Görkem: İyi. Normale döndü. Gel gidelim.

İsimsiz: Sude... Ben... Ben özür dilerim.

Görkem: N'olduysa oldu sonra konuşacağız seninle. Senelerdir bu hâle gelmemişti, ona n'aptığını anlatacaksın.

Yiğit: Senelerdir?

İsimsiz: Ben... Konuşacaktım sadece.

Leşker: Geldin. Geldin.

Görkem: Geldim. Geldim canım, geldim. Hadi gidelim.

İsimsiz: Konuşacaktım. Ben sadece konuşacaktım.

Görkem: Dokundun mu ona?

Yiğit: Kolundan tuttu sadece. Kargaşa çıktı.

Görkem: Bir daha asla ona dokunma. Duydun mu beni? Asla! Hadi abicim gel.

Leşker: Yürü.

Görkem: Sude? Emin misin, her şeyi anlatacak mısın?

Leşker: Evet.

Hayır. Her şeyi anlatmayacaktım. Anlatamazdım. Başıma gelen onca şeyi anlatabilmem çok zordu, onun bunları dinlemesi daha da zordu. Yaşamak kadar zor değildi elbet ama, anlatamam.

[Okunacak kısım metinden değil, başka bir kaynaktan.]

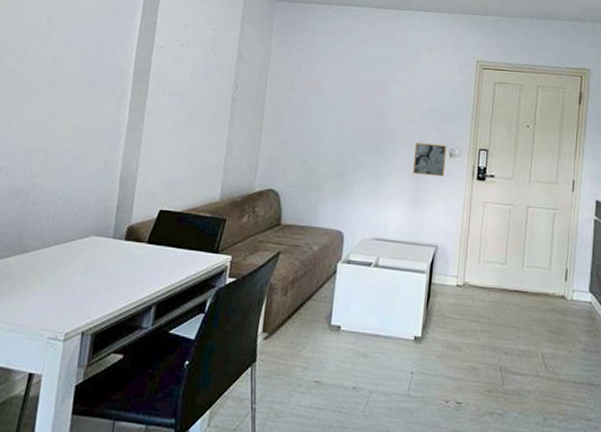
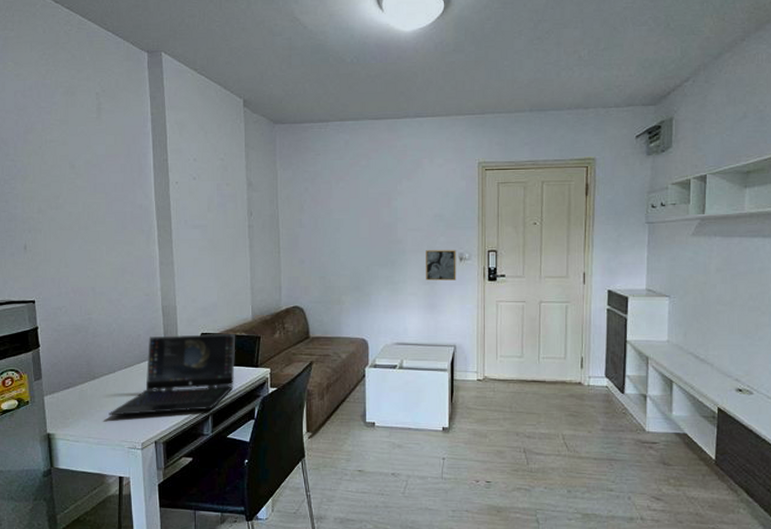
laptop: none [32,209,199,299] -> present [108,333,236,416]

Leşker: Abim ve benim neden polis olduğumuzu düşündün mü? Tabii ki hayır. Ben altı yaşındaydım, abimin babası şehit olduğunda.

İsimsiz: Abinin? Nasıl?

Leşker: Annem kocasını aldatmış, beni doğurmuş. Hangi akla hizmet doğurduysa zaten. Altı yıl... Koskoca altı yıl geçirdim. O adam altı yıl beni kızı sandı.

İsimsiz: Ama...

Leşker: Dur, bir şey söyleme. Bitmedi daha. Bunu öğrenince boşanmak istedi tabii. Beni alamadı, nasıl alacak? Annem de bakamadı, geri götürmek istedi. Götürdü. Ama haber vermemişti. Biz eve yaklaşırken babam arabaya bindi ve...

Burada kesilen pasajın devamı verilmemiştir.